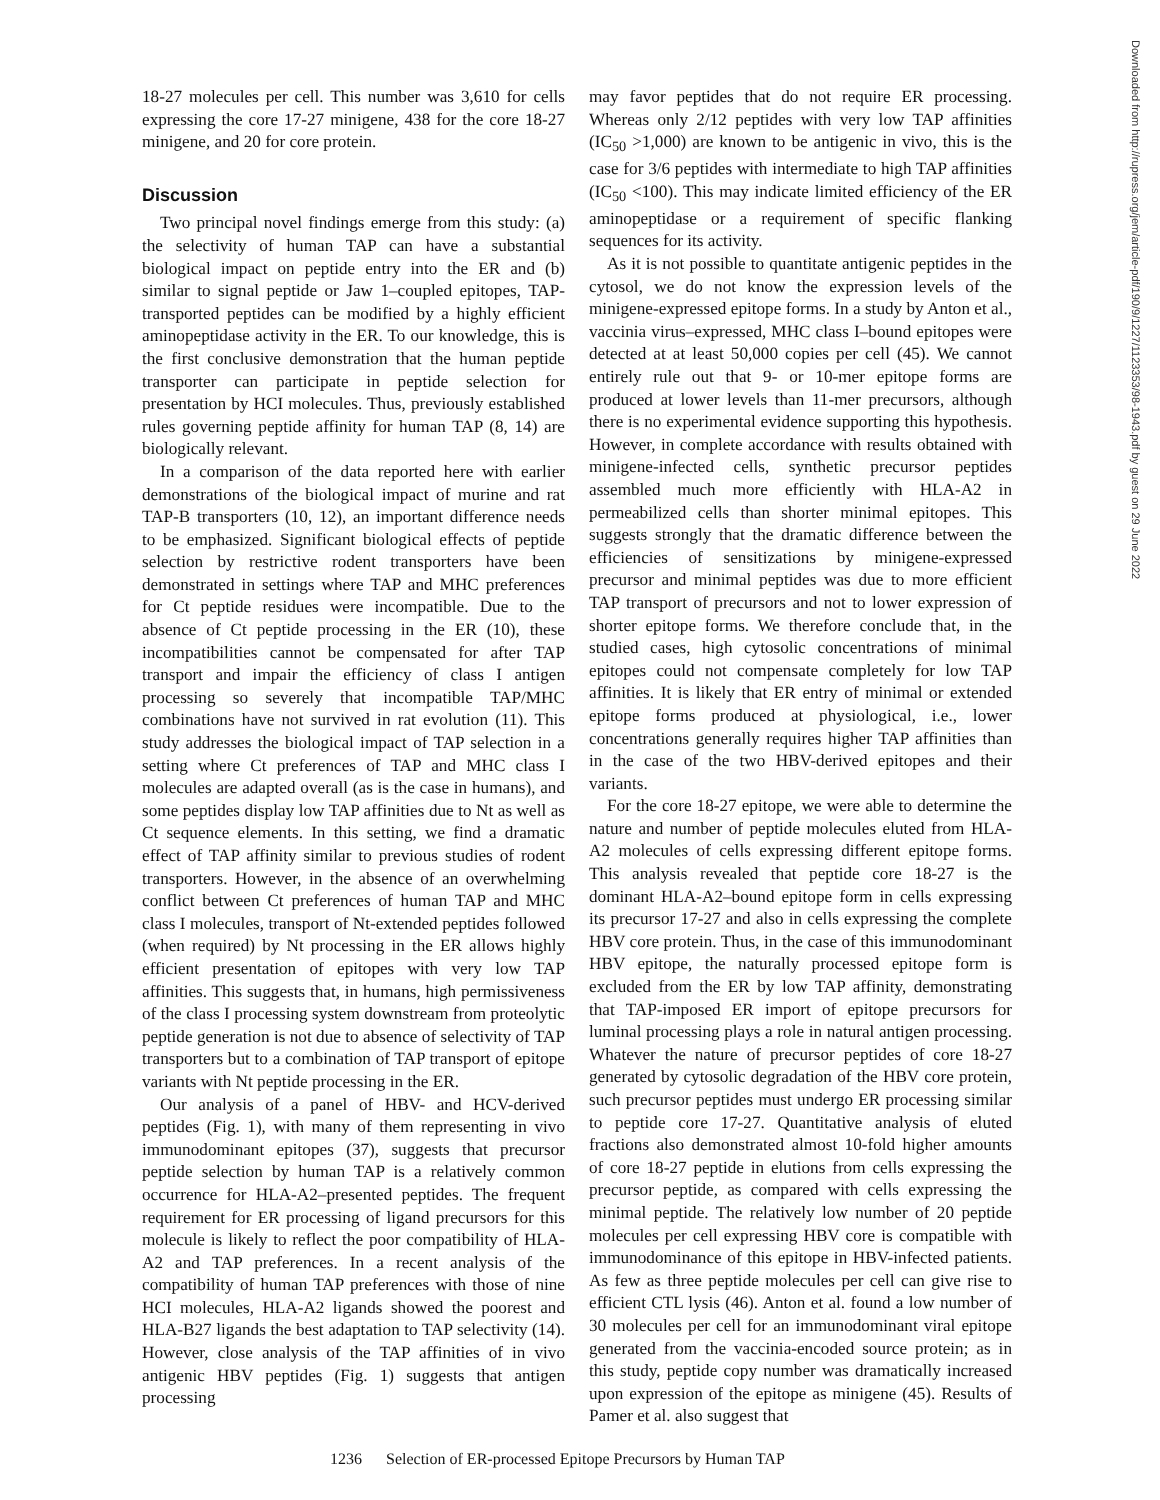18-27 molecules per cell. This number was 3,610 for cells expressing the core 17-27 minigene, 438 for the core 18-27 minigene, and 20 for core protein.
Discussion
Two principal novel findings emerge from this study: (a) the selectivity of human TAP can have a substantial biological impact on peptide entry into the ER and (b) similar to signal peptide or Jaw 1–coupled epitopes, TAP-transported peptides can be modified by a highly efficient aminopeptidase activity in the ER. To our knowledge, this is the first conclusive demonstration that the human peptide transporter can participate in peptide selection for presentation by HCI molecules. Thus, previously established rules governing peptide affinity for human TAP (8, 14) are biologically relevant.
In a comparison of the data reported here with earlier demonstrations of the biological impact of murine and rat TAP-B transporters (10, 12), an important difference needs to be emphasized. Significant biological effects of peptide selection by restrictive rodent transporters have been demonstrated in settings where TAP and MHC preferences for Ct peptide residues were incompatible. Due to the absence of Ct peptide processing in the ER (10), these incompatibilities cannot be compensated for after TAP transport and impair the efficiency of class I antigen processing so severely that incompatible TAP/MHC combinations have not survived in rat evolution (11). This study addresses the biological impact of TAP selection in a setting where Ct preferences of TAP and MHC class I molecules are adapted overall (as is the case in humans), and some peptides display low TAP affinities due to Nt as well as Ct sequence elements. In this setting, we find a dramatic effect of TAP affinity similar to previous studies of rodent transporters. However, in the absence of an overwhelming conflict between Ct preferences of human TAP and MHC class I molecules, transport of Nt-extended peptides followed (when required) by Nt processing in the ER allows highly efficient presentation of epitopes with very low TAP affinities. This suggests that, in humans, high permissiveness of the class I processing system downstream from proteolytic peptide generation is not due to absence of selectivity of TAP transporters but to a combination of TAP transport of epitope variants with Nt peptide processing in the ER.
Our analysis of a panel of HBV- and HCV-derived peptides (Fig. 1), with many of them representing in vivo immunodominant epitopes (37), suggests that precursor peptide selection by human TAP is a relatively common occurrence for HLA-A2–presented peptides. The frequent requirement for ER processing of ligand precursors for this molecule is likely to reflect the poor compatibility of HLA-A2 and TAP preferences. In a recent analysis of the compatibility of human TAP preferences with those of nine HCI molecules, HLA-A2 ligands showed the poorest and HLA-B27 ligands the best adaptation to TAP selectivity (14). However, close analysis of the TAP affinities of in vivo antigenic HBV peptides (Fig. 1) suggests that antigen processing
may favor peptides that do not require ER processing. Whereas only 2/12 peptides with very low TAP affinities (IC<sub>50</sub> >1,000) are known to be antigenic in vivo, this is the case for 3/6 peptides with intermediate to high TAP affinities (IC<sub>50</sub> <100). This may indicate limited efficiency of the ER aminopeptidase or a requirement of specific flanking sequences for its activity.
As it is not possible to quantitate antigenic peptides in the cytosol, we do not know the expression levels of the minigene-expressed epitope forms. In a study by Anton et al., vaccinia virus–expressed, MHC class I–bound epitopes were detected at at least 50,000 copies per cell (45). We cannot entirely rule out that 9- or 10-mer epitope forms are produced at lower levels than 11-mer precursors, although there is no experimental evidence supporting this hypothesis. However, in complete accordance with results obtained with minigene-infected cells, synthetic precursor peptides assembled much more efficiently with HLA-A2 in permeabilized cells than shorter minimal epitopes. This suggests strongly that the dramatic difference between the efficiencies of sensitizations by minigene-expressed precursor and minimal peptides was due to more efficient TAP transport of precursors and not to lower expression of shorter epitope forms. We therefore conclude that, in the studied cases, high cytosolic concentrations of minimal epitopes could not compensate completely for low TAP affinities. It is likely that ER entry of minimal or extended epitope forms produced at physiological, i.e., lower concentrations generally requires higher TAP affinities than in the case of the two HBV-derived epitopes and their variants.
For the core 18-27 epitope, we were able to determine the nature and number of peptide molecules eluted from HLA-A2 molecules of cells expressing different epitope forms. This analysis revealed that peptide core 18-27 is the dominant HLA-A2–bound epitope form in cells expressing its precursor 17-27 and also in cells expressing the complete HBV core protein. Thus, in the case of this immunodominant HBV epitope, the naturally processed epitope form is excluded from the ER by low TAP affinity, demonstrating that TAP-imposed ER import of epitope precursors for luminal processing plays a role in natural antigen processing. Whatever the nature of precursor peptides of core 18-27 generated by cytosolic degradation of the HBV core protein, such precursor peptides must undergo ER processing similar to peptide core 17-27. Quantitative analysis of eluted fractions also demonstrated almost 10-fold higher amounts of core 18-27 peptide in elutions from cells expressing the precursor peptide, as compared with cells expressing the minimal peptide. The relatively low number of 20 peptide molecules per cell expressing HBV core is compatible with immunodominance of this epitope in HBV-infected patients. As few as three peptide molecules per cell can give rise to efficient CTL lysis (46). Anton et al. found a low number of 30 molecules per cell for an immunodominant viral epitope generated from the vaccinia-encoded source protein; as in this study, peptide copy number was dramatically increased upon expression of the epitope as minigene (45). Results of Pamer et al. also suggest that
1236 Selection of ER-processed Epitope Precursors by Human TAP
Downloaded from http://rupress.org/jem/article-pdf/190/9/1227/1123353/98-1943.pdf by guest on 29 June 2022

○ ○ ○

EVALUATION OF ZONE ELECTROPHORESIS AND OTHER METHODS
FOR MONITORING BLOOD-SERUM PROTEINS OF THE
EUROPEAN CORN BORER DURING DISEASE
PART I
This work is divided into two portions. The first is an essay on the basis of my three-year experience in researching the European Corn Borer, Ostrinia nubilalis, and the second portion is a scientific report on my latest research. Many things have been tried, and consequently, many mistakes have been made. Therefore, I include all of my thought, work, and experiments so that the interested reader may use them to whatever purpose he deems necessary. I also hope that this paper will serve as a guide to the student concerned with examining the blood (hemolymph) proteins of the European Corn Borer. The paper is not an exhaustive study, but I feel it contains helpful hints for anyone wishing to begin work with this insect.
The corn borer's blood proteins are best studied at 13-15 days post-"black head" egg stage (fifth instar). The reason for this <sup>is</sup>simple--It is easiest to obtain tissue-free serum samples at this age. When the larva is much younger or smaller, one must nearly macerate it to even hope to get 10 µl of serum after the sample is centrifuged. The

○ ○ ○

Problem details: How many lines in the records contain the string "studied"? Give the number by itself.

Completed exercise: 2